Activity 1:
In the indemnification text, who makes the determination on whether indemnification is proper when a quorum of uninvolved Directors cannot be obtained?
Activity 2:
Resume the indemnification text after its final sentence and carry it forward.

Text:
———

Any indemnification as described in the preceding paragraph (unless ordered by a court) shall be made by the Company only as authorized in the specific case upon a determination that the indemnification is proper in the circumstances because the person claiming indemnification has met the applicable standard of conduct set forth in therein. Such determination shall be made by the Company’s Board of Directors by a majority vote of a quorum consisting of Directors who were not parties to the action, suit or proceeding in question. If such a quorum is not obtainable, the Board shall retain independent legal counsel who shall make such a determination in a written opinion.
Expenses (including attorney’s fees) incurred in defending a civil or criminal action, suit, or proceeding may be paid by the Company in advance of the final disposition of such action upon receipt of an undertaking by or on behalf of a person entitled to claim indemnification to repay such amount, if it is ultimately determined that he or she is not entitled to be indemnified by the Company.
To the extent permitted by law, the Company or its parents may purchase and maintain insurance on behalf of any person
or persons described in the preceding paragraphs of this Item 30 against any liability asserted against and incurred by him or her, whether or not the Company would have power to indemnify him or her as described above.

———

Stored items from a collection
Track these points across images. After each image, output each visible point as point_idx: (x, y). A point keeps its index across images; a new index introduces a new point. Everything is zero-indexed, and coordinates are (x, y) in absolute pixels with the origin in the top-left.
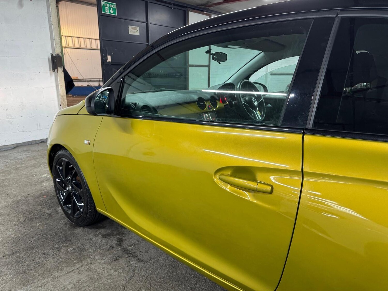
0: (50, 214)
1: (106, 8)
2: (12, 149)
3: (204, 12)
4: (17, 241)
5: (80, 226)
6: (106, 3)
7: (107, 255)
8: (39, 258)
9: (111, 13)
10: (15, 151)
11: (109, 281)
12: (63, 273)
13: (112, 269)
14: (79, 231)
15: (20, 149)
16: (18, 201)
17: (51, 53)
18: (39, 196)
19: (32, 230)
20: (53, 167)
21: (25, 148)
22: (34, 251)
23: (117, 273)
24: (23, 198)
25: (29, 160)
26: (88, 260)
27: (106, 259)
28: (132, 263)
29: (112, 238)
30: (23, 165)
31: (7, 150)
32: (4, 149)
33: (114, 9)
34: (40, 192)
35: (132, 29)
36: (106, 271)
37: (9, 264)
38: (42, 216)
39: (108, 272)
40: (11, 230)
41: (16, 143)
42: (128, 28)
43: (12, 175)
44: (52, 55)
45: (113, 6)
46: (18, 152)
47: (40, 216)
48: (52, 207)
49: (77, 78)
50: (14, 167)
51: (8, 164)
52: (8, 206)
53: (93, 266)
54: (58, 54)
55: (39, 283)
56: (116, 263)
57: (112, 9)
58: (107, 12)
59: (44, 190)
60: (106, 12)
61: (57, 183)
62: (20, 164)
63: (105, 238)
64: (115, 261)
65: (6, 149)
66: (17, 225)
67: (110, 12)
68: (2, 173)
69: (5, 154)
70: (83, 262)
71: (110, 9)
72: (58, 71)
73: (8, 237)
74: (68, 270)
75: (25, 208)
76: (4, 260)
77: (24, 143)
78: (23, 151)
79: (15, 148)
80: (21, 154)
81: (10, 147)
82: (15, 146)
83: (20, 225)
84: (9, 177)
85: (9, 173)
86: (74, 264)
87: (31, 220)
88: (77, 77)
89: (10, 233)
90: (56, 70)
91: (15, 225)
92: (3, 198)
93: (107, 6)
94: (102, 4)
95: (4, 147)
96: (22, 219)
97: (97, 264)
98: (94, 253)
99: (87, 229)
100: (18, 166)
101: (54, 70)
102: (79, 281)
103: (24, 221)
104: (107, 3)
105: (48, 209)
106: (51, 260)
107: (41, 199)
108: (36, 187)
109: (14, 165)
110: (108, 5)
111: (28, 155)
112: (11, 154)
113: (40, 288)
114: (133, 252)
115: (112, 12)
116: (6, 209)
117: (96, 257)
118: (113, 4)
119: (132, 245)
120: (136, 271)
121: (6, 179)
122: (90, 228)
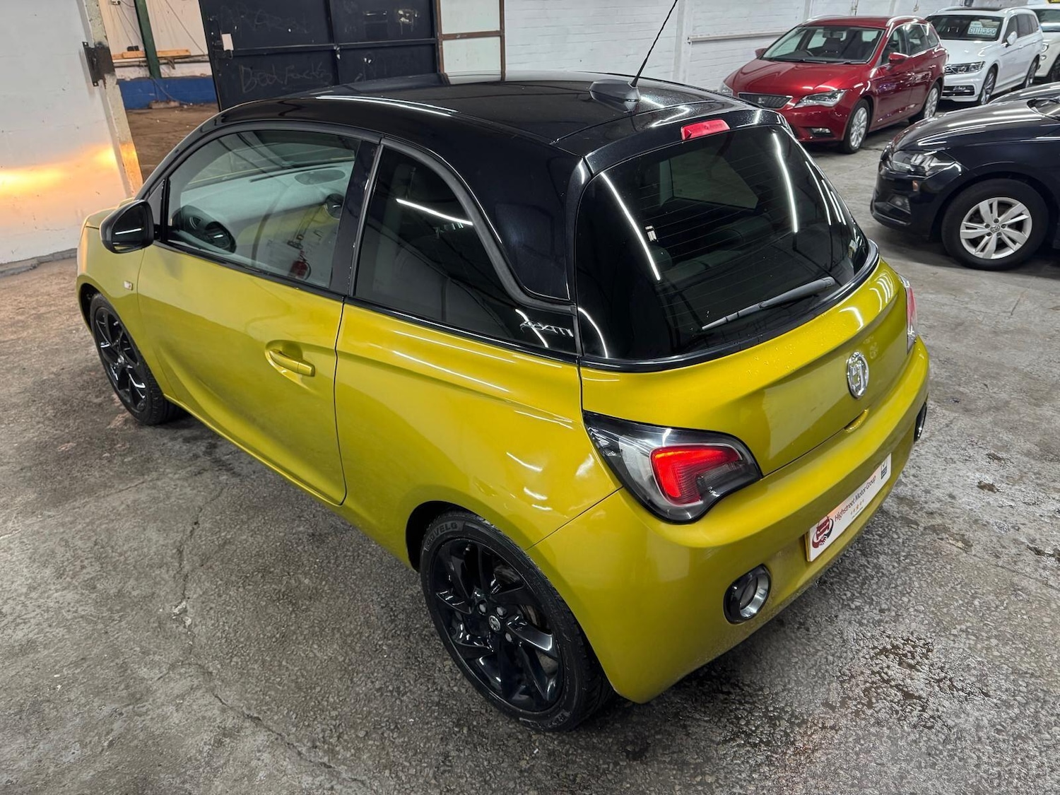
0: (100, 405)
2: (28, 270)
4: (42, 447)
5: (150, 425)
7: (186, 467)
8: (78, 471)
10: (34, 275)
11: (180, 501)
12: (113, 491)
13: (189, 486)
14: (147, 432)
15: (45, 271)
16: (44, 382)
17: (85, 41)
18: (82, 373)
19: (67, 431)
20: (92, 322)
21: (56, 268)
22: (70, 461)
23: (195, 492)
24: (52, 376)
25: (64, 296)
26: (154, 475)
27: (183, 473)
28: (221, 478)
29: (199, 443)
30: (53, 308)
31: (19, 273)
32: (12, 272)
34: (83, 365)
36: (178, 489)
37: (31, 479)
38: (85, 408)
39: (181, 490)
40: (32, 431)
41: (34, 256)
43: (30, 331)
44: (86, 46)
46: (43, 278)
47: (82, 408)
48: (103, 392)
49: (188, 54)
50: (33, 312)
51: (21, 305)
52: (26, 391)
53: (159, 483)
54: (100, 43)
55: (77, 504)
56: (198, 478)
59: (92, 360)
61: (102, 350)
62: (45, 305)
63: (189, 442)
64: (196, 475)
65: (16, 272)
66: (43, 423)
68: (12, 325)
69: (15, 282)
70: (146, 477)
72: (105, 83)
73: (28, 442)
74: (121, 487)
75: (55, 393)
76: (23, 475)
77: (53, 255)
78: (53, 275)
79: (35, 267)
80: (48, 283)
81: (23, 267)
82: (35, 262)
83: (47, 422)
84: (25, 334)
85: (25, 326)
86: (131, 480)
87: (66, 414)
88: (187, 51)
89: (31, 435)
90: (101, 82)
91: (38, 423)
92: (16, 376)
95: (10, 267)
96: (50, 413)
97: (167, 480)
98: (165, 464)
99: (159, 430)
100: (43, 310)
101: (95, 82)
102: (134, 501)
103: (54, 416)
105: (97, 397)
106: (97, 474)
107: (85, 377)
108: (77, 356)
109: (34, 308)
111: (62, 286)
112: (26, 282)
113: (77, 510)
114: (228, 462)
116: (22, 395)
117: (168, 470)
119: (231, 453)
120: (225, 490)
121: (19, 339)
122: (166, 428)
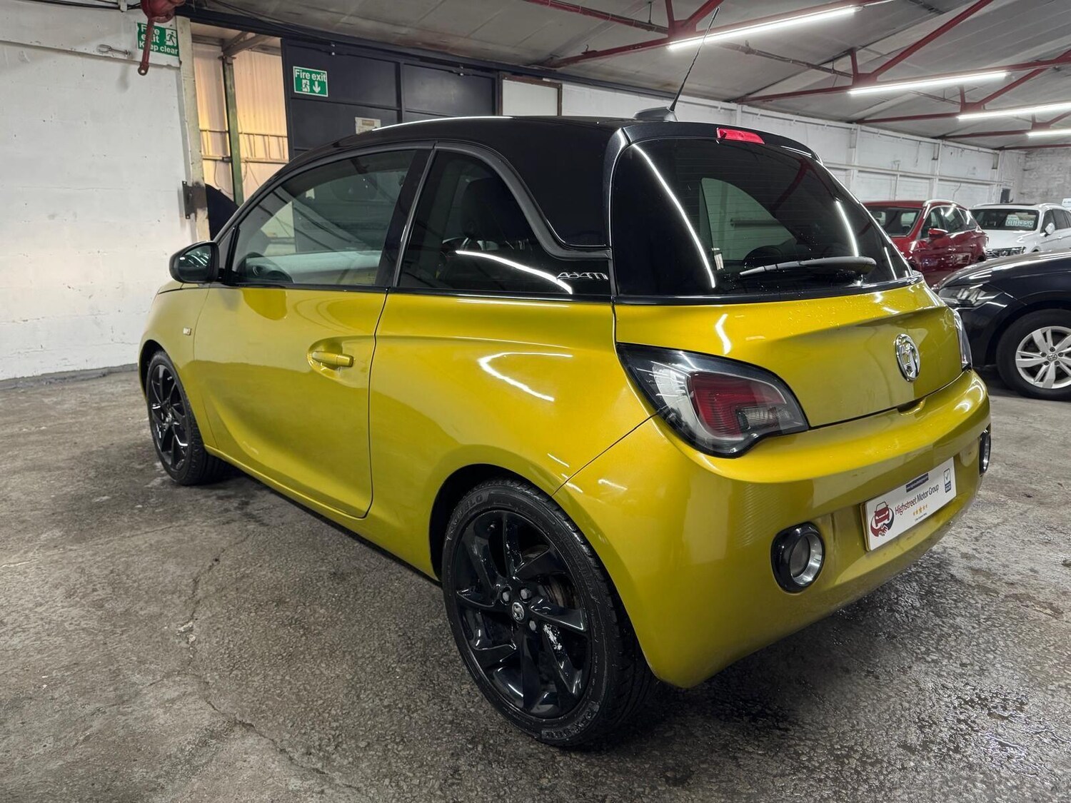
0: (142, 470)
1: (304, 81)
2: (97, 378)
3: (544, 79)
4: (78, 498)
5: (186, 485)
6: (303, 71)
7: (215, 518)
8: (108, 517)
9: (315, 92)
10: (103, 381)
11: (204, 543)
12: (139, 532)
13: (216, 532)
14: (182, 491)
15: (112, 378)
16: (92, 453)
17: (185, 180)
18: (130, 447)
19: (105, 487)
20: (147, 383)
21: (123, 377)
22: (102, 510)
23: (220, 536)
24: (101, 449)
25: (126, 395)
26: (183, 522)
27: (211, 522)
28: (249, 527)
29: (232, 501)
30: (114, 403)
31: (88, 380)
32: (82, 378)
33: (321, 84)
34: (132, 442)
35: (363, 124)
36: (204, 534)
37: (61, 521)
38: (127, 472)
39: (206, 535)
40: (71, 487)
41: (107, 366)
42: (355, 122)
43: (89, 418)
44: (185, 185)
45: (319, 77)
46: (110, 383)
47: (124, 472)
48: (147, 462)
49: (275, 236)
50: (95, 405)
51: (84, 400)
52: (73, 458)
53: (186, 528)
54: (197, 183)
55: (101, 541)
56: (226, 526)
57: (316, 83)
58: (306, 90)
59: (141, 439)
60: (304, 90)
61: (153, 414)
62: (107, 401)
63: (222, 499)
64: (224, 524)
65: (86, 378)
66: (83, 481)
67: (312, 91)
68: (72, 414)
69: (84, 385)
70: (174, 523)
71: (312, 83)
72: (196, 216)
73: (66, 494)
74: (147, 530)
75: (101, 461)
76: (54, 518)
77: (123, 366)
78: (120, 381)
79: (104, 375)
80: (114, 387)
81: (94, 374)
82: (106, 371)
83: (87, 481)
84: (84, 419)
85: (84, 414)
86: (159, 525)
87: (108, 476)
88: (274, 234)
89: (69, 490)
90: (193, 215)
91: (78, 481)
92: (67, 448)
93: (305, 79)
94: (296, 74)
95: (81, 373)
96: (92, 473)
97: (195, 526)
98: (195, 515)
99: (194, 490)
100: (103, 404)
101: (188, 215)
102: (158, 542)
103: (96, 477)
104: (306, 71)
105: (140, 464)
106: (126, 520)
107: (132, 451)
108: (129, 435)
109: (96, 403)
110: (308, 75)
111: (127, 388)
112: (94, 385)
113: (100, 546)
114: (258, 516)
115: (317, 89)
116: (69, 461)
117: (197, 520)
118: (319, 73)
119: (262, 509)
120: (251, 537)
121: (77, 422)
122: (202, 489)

———

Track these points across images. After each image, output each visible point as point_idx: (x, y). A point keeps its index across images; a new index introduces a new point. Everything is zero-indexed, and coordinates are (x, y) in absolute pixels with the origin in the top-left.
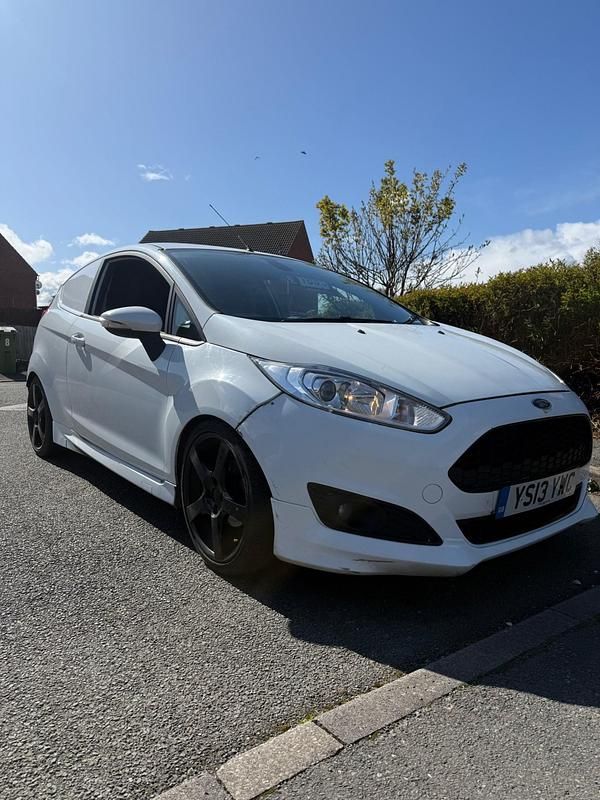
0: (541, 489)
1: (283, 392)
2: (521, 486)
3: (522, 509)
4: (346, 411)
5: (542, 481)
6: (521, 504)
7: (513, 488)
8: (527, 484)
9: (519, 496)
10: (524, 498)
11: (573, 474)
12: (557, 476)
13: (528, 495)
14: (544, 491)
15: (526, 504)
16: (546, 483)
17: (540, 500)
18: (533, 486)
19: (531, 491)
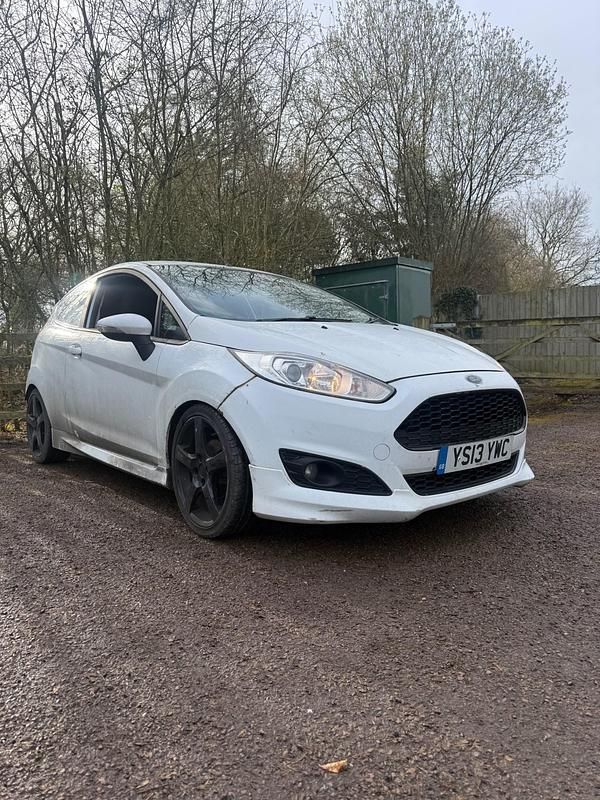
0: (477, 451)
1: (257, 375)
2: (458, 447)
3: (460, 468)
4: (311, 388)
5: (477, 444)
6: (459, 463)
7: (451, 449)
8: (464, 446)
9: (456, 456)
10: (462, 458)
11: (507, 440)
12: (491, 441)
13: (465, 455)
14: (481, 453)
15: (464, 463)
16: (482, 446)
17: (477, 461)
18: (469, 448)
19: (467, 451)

———

Answer space 1:
Independent legal counsel retained by the Board makes the determination in a written opinion.

Answer space 2:
Consistent with the laws of the State of Iowa, VA Capital Company LLC (“VA Capital”) maintains various insurance policies issued by reputable insurers covering VA Capital and any company in which VA Capital has a controlling interest, including the Company and Directed Services LLC, the principal underwriter. These policies cover the indemnification obligations of VA Capital and its subsidiaries. The policies include, but are not limited to, the following types of coverages: Professional Liability, Directors & Officers Liability, Cyber Liability, Employment Practices Liability, Fiduciary Liability, and Financial Institution Fidelity Bond.
Insofar as indemnification for liabilities arising under the Securities Act of 1933, as amended, may be permitted to directors, officers and controlling persons of the Company separate account (the “Registrant”), as provided above or otherwise, the Registrant has been advised that in the opinion of the SEC such indemnification by the Depositor is against public policy, as expressed in the Securities Act of 1933, and therefore may be unenforceable. In the event that a claim of such indemnification (except insofar as it provides for the payment by the Depositor of expenses incurred or paid by a director, officer or controlling person in the successful defense of any action, suit or proceeding) is asserted against the Depositor by such director, officer or controlling person and the SEC is still of the same opinion, the Depositor or Registrant may, unless in the opinion of its counsel the matter has been settled by controlling precedent, submit to a court of appropriate jurisdiction the question of whether such indemnification by the Depositor is against public policy as expressed by the Securities Act of 1933 and will be governed by the final adjudication of such issue.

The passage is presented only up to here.